• _What is being asked_
The records should be restated exactly from their first line through the line with "Chest CT (low-dose screening protocol), one axial image, second" in it.
[Start of Attachment]
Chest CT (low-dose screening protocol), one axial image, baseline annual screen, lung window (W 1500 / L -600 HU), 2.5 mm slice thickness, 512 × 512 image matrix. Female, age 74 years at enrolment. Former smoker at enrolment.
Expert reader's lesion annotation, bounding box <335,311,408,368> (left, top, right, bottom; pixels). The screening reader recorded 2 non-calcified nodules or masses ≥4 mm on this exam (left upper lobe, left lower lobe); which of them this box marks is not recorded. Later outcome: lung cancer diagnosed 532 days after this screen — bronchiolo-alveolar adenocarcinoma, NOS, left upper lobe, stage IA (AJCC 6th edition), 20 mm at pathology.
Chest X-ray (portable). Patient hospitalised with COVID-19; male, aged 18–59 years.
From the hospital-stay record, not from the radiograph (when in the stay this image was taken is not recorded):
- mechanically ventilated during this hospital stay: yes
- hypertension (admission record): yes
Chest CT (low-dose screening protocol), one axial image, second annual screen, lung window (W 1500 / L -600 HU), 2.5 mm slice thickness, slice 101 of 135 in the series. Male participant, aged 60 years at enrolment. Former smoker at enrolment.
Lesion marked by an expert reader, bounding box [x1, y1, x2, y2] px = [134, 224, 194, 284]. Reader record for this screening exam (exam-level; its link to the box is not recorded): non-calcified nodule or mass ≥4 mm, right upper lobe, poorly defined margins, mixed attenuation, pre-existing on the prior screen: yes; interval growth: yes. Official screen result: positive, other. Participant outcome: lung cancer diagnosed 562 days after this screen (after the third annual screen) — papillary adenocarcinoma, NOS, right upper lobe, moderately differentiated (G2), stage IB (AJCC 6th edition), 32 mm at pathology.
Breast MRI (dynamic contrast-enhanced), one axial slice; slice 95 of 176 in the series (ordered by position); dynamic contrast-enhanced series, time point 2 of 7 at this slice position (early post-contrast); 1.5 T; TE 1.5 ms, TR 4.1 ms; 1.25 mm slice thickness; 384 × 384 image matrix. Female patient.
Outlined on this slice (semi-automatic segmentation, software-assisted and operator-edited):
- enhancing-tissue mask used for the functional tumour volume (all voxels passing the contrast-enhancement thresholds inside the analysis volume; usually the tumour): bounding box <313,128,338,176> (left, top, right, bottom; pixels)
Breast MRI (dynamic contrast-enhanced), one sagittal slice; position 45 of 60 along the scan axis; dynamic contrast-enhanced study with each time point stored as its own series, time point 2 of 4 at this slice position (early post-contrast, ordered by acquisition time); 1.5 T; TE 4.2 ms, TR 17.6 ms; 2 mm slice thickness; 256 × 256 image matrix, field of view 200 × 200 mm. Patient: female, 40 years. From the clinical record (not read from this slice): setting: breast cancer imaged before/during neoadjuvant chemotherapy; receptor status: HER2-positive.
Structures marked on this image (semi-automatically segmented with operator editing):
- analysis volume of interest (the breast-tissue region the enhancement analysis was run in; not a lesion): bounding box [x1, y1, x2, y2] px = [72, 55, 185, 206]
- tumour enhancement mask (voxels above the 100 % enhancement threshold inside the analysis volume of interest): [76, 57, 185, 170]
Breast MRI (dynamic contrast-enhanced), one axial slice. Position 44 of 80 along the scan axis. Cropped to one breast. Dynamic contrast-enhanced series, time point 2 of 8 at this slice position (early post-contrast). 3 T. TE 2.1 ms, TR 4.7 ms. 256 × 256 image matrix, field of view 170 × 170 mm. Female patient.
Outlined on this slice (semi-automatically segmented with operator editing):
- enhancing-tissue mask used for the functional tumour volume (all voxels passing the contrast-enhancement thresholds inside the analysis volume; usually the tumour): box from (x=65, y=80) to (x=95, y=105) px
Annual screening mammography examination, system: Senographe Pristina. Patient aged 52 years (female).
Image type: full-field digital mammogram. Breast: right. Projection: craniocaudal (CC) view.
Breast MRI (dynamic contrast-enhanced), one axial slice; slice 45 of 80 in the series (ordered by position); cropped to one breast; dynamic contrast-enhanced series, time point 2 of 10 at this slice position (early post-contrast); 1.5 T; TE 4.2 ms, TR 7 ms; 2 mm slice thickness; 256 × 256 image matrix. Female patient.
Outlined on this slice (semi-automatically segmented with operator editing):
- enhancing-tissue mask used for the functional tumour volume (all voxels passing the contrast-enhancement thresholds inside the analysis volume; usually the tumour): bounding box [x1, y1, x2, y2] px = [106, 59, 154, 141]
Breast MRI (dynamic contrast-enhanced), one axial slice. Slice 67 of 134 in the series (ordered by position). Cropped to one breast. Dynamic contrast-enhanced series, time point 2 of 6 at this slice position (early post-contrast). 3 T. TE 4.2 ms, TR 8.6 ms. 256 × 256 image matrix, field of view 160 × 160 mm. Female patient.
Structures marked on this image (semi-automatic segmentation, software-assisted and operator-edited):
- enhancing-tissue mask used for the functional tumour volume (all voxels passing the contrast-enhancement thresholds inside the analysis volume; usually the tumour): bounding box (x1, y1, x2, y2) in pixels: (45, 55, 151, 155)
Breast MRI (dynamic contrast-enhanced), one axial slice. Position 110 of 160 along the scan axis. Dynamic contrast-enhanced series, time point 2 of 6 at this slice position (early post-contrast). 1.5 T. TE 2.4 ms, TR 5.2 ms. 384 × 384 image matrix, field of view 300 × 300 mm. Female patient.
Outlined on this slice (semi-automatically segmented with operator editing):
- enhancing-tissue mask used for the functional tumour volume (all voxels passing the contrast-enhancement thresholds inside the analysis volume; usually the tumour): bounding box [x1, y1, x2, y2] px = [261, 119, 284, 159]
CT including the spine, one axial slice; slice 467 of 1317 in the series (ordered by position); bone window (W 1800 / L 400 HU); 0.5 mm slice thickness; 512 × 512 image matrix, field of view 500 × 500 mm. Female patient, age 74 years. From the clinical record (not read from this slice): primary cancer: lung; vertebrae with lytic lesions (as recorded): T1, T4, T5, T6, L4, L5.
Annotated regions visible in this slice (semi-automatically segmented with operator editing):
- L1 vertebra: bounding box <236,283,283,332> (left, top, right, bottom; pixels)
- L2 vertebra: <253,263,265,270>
[End of Attachment]
• _Reply to the exercise_
Chest CT (low-dose screening protocol), one axial image, baseline annual screen, lung window (W 1500 / L -600 HU), 2.5 mm slice thickness, 512 × 512 image matrix. Female, age 74 years at enrolment. Former smoker at enrolment.
Expert reader's lesion annotation, bounding box <335,311,408,368> (left, top, right, bottom; pixels). The screening reader recorded 2 non-calcified nodules or masses ≥4 mm on this exam (left upper lobe, left lower lobe); which of them this box marks is not recorded. Later outcome: lung cancer diagnosed 532 days after this screen — bronchiolo-alveolar adenocarcinoma, NOS, left upper lobe, stage IA (AJCC 6th edition), 20 mm at pathology.
Chest X-ray (portable). Patient hospitalised with COVID-19; male, aged 18–59 years.
From the hospital-stay record, not from the radiograph (when in the stay this image was taken is not recorded):
- mechanically ventilated during this hospital stay: yes
- hypertension (admission record): yes
Chest CT (low-dose screening protocol), one axial image, second annual screen, lung window (W 1500 / L -600 HU), 2.5 mm slice thickness, slice 101 of 135 in the series. Male participant, aged 60 years at enrolment. Former smoker at enrolment.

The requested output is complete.